While the opportunities are scarce for Black people overall, Black women are greatly underrepresented in U.S print and online news publications.
According to data from the American Society of News Editors, Hispanic, Asian, and Black women made up less than 5 percent of newsroom personnel in 2016. In traditional print and online-only journalism, Women’s Media Center reported that Black men accounted for 2.49 percent among newsroom leaders and Black women were at a meager 2.22 percent in 2017. Ultimately, the overwhelming response to the opportunities during Black History Month proves that there isn’t a shortage of Black writers, but there’s a shortage of opportunities for Black writers.
So where do we go from here? Many would argue that any opportunity is better than no opportunity at all, but these publications need to do better.
Yes, Black creatives are presented with the chance to add a byline to their portfolios and have their writing viewed by a larger audience—but what about the other eleven months of the year? Are these publications making a conscious effort to ensure that Black writers can pitch and share their stories all year long?
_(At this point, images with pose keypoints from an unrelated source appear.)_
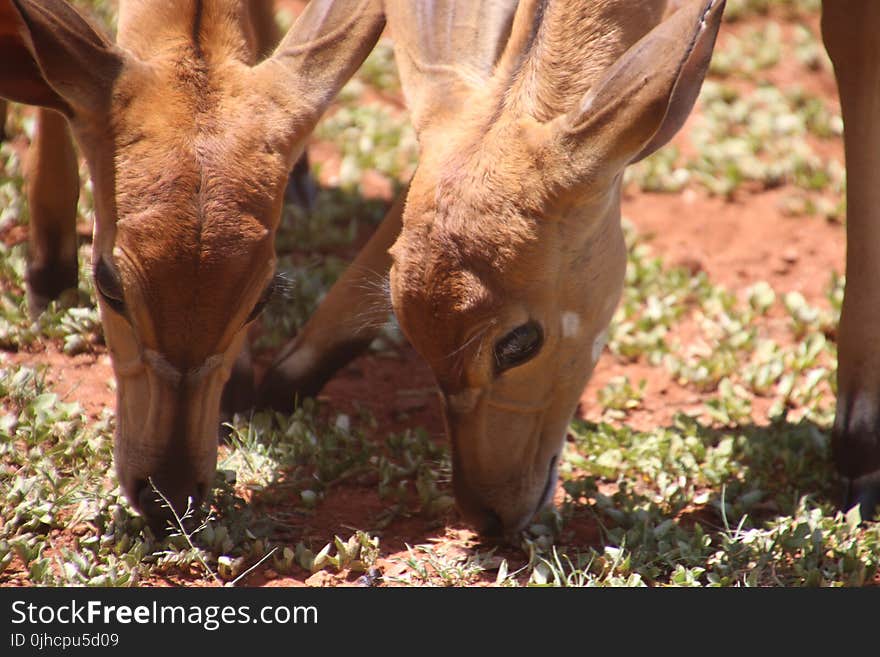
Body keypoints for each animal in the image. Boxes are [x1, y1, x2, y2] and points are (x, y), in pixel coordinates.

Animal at [262, 0, 880, 532]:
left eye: (518, 343)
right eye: (411, 333)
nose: (486, 514)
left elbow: (852, 44)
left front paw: (860, 451)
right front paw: (284, 373)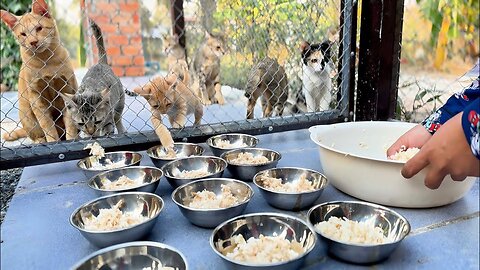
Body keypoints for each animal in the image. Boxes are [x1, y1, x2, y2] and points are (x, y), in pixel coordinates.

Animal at [0, 0, 78, 143]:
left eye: (39, 28)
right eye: (23, 34)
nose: (33, 42)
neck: (46, 61)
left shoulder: (67, 89)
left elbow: (70, 125)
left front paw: (72, 140)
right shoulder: (37, 98)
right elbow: (47, 126)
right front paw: (53, 143)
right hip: (27, 116)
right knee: (38, 134)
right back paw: (40, 141)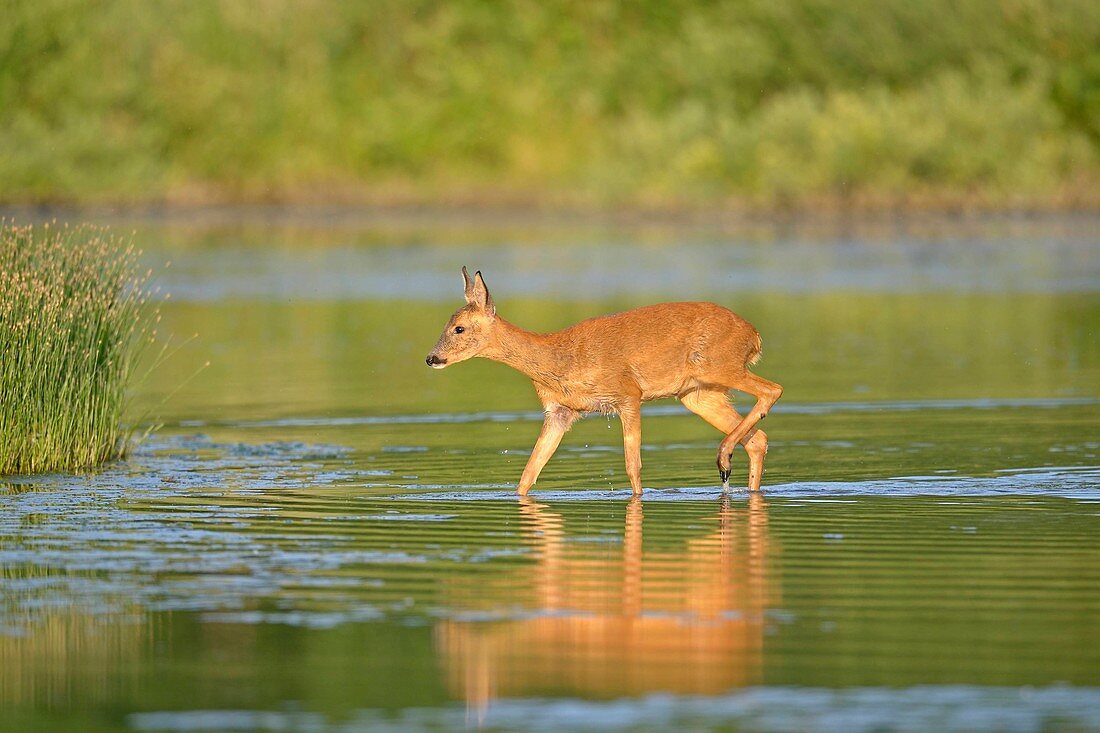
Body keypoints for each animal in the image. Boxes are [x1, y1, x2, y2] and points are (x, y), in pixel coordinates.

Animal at [422, 268, 783, 497]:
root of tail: (755, 335)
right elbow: (529, 472)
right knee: (758, 438)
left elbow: (633, 466)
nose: (432, 358)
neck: (558, 357)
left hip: (720, 366)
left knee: (772, 390)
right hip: (698, 394)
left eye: (459, 328)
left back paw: (723, 458)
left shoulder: (628, 394)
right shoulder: (560, 411)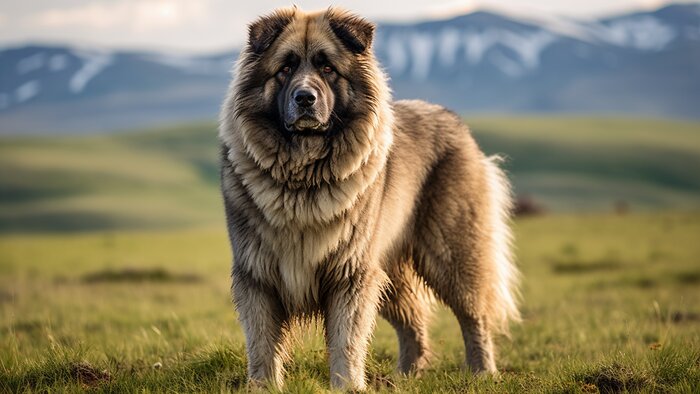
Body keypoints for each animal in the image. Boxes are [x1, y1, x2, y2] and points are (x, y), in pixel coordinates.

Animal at [219, 6, 520, 390]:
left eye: (328, 68)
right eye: (284, 68)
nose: (305, 98)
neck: (303, 177)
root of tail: (455, 121)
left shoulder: (351, 272)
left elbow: (346, 338)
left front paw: (347, 385)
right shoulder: (257, 274)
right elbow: (261, 342)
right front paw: (264, 386)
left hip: (452, 253)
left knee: (473, 316)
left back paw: (483, 371)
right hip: (389, 268)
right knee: (413, 321)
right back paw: (405, 377)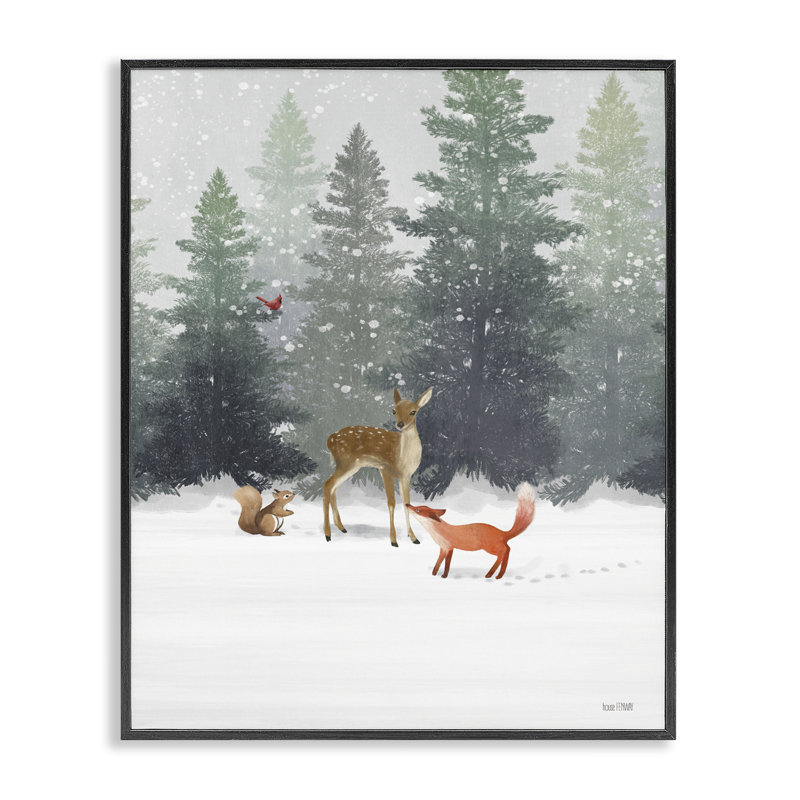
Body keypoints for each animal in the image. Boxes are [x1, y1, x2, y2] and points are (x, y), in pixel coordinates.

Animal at [323, 387, 433, 546]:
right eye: (394, 410)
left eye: (413, 411)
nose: (400, 424)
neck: (402, 456)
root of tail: (329, 440)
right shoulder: (385, 468)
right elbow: (391, 503)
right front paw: (393, 540)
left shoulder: (405, 476)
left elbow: (407, 503)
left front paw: (413, 537)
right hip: (346, 462)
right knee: (327, 485)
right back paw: (328, 534)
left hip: (351, 466)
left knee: (333, 488)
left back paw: (341, 527)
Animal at [406, 482, 536, 579]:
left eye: (418, 510)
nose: (407, 504)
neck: (438, 532)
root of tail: (501, 532)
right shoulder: (443, 548)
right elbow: (438, 562)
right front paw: (434, 573)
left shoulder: (450, 547)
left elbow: (446, 564)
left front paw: (444, 576)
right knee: (508, 549)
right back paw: (499, 574)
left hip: (490, 548)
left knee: (503, 552)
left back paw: (491, 574)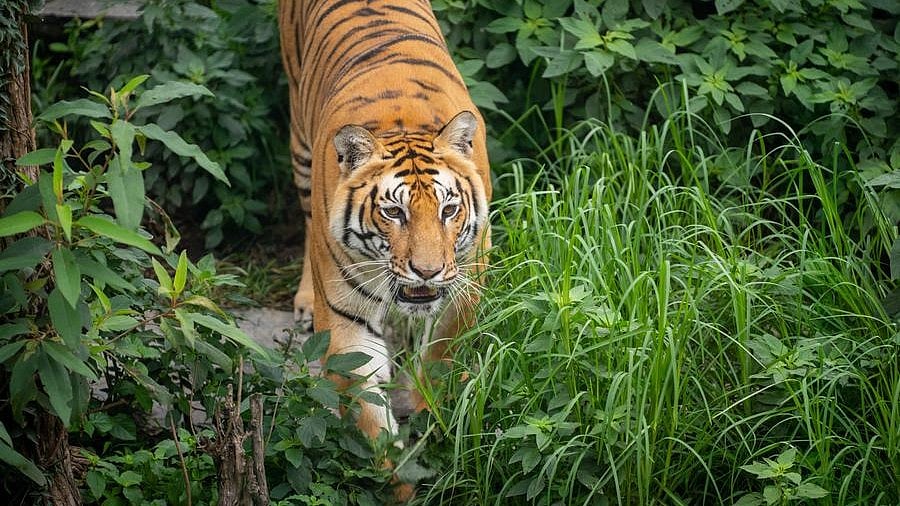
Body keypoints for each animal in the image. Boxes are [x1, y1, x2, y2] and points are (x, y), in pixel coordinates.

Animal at [277, 0, 491, 480]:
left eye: (449, 210)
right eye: (394, 212)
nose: (427, 271)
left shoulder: (463, 291)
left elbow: (440, 362)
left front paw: (429, 418)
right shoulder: (346, 320)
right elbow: (370, 417)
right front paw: (397, 478)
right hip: (298, 143)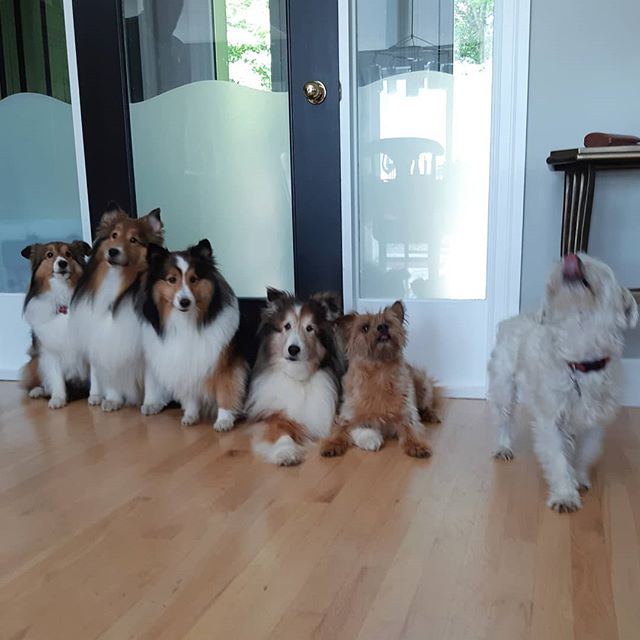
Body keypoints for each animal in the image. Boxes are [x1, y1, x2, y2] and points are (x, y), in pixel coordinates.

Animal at [20, 238, 91, 408]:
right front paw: (58, 398)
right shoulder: (50, 350)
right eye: (49, 255)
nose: (62, 263)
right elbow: (56, 376)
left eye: (68, 254)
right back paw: (38, 391)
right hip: (35, 359)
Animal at [320, 302, 440, 458]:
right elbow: (340, 429)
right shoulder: (349, 416)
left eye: (388, 322)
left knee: (426, 405)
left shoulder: (406, 415)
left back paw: (430, 414)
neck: (379, 370)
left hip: (422, 384)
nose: (382, 327)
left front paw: (417, 446)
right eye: (365, 327)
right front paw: (331, 444)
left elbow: (410, 430)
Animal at [490, 252, 636, 512]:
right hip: (504, 387)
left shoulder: (594, 422)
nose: (572, 256)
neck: (581, 360)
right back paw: (503, 446)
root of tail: (510, 319)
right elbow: (557, 458)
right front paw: (565, 495)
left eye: (598, 265)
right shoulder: (551, 419)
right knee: (504, 419)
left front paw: (578, 477)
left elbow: (586, 453)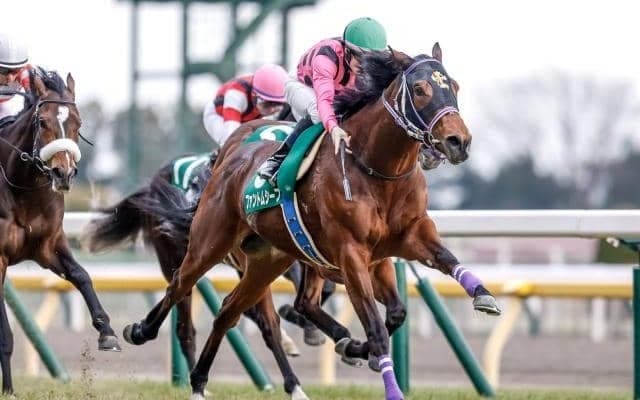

Until I see more Black people employed at these publications, I refuse to give them a round of applause for reaching out during Black History Month. If editors and publications alike continue to seek out token spots in media when convenient, employ the status quo, and don’t consider diversity beyond optics, they are complicit and part of the problem. Black writers exist and newsrooms should reflect the general public. That means ensuring that Black writers and other minorities can tell our stories 365 days of the year.